▶ **Instructions to follow**:
Return the data below exactly, stopping after the line with "SCIENCES | | | | |".

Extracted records

========================

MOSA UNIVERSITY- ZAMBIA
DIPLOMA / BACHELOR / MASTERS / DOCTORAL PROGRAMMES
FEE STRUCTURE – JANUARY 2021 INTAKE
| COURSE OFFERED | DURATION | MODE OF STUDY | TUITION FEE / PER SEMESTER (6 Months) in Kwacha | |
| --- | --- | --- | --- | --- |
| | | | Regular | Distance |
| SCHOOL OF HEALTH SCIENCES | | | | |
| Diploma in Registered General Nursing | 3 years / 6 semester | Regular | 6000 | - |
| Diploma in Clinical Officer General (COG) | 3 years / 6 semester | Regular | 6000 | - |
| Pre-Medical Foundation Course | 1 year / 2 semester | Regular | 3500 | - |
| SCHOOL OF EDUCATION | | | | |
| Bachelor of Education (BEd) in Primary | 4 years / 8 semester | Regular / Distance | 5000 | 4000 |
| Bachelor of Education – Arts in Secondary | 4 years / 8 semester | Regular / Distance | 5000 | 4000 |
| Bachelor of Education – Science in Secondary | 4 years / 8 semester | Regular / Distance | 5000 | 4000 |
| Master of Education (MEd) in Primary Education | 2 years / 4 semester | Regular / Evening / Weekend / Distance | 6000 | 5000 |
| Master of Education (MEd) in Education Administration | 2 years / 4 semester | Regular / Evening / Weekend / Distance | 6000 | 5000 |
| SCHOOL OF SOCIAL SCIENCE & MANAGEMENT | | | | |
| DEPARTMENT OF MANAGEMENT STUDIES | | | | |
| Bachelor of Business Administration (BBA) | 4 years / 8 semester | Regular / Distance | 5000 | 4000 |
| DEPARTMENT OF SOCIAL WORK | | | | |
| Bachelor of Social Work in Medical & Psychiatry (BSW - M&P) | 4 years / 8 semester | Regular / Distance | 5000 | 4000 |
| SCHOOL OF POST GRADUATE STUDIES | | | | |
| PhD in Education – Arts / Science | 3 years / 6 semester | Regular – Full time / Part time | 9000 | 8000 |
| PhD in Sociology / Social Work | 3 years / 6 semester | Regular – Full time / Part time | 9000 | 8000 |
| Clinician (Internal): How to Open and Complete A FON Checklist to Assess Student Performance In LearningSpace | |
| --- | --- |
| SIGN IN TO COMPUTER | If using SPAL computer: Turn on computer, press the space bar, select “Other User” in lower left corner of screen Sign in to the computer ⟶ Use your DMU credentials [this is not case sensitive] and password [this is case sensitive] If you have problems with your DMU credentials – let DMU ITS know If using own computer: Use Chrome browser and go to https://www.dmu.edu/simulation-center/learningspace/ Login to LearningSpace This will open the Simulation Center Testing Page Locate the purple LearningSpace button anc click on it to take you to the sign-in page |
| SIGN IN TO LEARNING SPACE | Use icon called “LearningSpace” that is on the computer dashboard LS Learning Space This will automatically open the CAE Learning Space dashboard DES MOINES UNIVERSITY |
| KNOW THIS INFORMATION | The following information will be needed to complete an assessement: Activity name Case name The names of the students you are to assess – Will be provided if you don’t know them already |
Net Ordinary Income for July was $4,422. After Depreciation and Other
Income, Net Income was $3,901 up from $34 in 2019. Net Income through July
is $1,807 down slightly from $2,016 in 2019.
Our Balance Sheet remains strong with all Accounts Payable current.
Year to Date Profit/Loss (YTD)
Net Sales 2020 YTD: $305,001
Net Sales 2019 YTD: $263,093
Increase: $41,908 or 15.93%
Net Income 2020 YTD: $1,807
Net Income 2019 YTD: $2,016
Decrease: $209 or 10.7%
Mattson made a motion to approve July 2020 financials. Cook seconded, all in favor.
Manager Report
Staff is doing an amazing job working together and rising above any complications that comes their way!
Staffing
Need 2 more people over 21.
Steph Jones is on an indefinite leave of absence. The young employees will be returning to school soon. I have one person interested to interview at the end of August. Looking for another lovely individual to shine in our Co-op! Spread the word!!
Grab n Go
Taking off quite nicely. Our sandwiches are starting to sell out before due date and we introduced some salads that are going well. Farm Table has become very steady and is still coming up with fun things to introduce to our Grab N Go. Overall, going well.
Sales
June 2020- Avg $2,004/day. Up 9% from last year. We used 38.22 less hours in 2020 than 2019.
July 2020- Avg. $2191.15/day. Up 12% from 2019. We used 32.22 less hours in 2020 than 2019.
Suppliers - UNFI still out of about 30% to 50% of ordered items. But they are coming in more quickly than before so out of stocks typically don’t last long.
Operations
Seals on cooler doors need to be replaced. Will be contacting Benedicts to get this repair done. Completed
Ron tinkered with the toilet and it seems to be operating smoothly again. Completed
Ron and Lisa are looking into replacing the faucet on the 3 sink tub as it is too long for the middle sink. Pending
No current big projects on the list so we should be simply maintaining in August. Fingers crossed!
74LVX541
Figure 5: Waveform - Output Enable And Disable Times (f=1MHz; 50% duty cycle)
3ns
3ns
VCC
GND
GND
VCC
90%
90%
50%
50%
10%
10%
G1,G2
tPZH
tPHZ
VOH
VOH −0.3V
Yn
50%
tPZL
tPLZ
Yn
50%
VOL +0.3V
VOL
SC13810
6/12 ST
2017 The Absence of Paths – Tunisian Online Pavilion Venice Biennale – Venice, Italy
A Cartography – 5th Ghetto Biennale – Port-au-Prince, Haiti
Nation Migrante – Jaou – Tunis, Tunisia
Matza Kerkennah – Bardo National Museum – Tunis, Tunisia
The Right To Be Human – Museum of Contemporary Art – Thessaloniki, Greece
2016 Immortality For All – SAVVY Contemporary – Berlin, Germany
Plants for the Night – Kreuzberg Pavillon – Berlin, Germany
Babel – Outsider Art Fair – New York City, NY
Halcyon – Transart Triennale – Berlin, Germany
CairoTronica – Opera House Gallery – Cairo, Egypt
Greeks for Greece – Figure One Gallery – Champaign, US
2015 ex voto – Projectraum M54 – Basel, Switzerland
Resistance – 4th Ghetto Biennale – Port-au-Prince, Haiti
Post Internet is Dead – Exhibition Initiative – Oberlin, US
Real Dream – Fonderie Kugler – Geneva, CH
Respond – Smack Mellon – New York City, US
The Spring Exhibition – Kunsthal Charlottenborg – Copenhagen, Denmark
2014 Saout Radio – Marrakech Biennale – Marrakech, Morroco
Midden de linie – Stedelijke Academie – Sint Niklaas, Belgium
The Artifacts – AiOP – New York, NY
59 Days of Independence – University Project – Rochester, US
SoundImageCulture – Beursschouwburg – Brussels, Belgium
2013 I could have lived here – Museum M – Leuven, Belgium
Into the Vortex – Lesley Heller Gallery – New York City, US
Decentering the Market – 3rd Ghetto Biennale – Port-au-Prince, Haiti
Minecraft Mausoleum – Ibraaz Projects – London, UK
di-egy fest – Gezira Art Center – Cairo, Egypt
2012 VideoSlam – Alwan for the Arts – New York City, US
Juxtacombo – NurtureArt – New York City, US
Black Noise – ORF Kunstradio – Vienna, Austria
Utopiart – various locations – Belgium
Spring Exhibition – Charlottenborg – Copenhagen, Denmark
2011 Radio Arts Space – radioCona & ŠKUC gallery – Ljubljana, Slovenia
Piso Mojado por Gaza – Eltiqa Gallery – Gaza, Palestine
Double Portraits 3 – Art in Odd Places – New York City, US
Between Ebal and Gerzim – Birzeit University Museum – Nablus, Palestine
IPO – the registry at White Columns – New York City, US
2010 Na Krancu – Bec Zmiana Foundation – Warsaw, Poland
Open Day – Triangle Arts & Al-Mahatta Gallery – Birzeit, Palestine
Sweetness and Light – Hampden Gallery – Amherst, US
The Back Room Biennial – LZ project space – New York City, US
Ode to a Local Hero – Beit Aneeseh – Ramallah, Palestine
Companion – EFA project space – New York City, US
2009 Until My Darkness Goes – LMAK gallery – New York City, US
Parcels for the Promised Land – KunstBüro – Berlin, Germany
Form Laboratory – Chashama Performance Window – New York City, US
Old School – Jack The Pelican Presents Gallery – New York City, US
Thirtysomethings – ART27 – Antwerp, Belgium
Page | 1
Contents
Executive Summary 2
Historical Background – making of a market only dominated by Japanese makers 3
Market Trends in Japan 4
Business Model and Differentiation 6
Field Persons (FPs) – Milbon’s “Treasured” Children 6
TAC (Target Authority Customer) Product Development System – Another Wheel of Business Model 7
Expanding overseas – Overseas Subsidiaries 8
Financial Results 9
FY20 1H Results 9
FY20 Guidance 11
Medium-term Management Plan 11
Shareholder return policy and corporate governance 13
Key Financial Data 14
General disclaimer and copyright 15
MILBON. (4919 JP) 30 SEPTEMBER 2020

========================

▶ **Output below**:
MOSA UNIVERSITY- ZAMBIA
DIPLOMA / BACHELOR / MASTERS / DOCTORAL PROGRAMMES
FEE STRUCTURE – JANUARY 2021 INTAKE
| COURSE OFFERED | DURATION | MODE OF STUDY | TUITION FEE / PER SEMESTER (6 Months) in Kwacha | |
| --- | --- | --- | --- | --- |
| | | | Regular | Distance |
| SCHOOL OF HEALTH SCIENCES | | | | |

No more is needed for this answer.